Their work will inform the decision of the Academic Year 2021 Coordinating Committee, which has been evaluating options for the undergraduate teaching program this fall. The decisions for fall will be based on four key priorities: ensuring the health and well-being of students, faculty and staff; restoring teaching and research activities to normal operations, safely but as soon as possible; sustaining the University’s commitments to access and affordability; and retaining and supporting Princeton’s talented workforce, as Provost Debbie Prentice outlined in her April 8 campus message.
As plans for the undergraduate program are released in July, the University will provide information about how those plans may impact faculty and staff. For now, University policies pertaining to on-campus operations, including requirements for those who are able to work remotely to do so, remain in place until further notice.
“In the weeks ahead, we will continue sharing information about the changing regulatory environment in New Jersey, how that impacts our University’s policies, and what the fall semester will look like here at Princeton,” Prentice and Executive Vice President Treby Williams said in their June 18 message to the campus community.
The COVID-19 working groups studied every aspect of operating a college campus during a pandemic — from testing and contact tracing, to housing accommodations for quarantined students, to campus signage and office layouts that encourage social distancing.
“During this pandemic, the University’s commitment to providing a safe and healthful environment for its employees, students and visitors requires us to reimagine how we conduct nearly all aspects of campus life,” Executive Director of Environmental Health and Safety Robin Izzo said. “This has required multiple teams working in a coordinated manner. In the 28 years that I have been involved with public health emergency management at Princeton, the one thing that has remained constant for every emergency is that our campus community steps up. Staff, faculty, and students want to help. It takes a campus. In the past few months, scores of people from dozens of departments have been working tirelessly to be prepared and do all that is needed to keep us safe.”
The more than 40 COVID-19 planning teams include but are not limited to the following:
- Athletics: Works with Ivy League and Princeton colleagues to determine how best to ensure the safety of student-athletes if competitions are permitted in the fall.
- Campus Services: Evaluates and recommends logistics for housing, dining, quarantine and isolation of students living on campus.
- Case Management: Manages COVID-19 testing, contact tracing, isolation and quarantine on campus.
- Communications and Protective Behavior: Creates communication strategies about behavioral expectations that support personal and community health.
- Global Mobility and Operational Planning: Provides recommendations for all aspects of the University’s operations outside New Jersey, including domestic and international travel and the mobility issues underpinning them.
- Modeling: Creates public health models to predict and plan for anticipated disease rates, testing needs, and other data to support public health and campus planning efforts.
- Online Education: Enhances remote teaching and learning options and support resources.
- Physical Modifications: Develops and implements a process to review, plan and implement physical modifications to campus spaces to promote social distancing.
- Phased Resumption of Research: Plans a process for resuming on-campus laboratory research operations.
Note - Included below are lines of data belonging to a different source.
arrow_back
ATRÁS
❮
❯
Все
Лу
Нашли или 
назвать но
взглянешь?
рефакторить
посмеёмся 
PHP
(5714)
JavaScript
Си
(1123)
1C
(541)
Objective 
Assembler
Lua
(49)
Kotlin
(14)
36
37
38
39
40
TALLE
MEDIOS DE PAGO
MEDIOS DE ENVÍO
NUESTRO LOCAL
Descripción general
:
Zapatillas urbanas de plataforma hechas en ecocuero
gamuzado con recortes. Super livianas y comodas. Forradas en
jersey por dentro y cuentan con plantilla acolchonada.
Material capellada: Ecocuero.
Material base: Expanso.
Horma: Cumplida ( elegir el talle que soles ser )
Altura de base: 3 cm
- Public Health Management: Plans for testing, symptom surveillance, risk assessment, and other public health tools and processes.
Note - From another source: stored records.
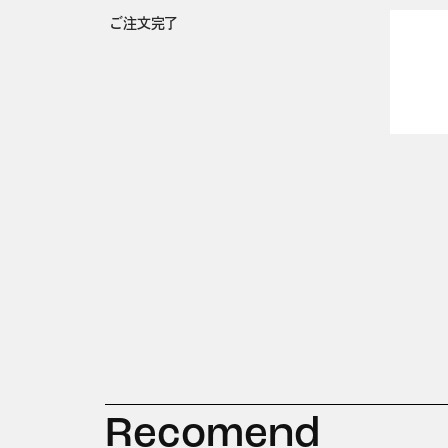
ご注文完了
Recomend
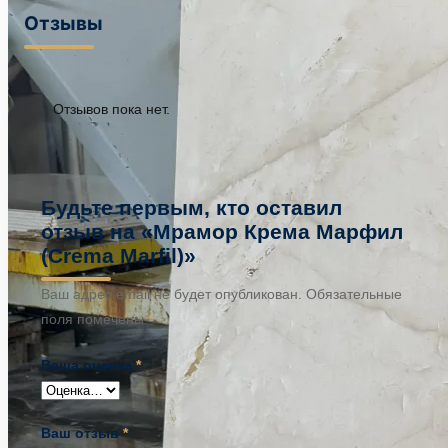
Отзывы
Отзывов пока нет.
Будьте первым, кто оставил
отзыв на «Мрамор Крема Марфил
(Crema Marfil)»
Ваш адрес email не будет опубликован.
Обязательные
поля помечены
*
Ваша оценка
*
Ваш отзыв
*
- Signage and Wayfinding: Develops and creates signage to promote public health and social distancing in buildings and outdoor spaces.
- Testing Strategy: Develop strategies for screening tests related to COVID-19
- Virtual Community: Create a robust virtual community to support student engagement, health and well-being.
The work of the COVID-19 teams also has informed the University’s decision-making this summer to resume some limited campus operations. For example, Dean for Research Pablo Debenedetti announced June 17 that some experimental, laboratory work in science and engineering may resume and the Princeton University Library on June 8 resumed book pick-up and in-house digitization services for faculty, researchers, postdocs and graduate students.
“Princeton will continue to set the policies we believe are right for our community within the guidelines provided by the state, and communicate any changes in those policies with you accordingly,” Prentice and Williams said on June 18. “We want to say thank you again to all of you for your partnership, resilience, and support as we navigate the impacts of this pandemic on our campus community. This is not the 2020 any of us expected, but we will continue to do everything we can to ensure our scholarly community remains strong and connected during this ongoing crisis.”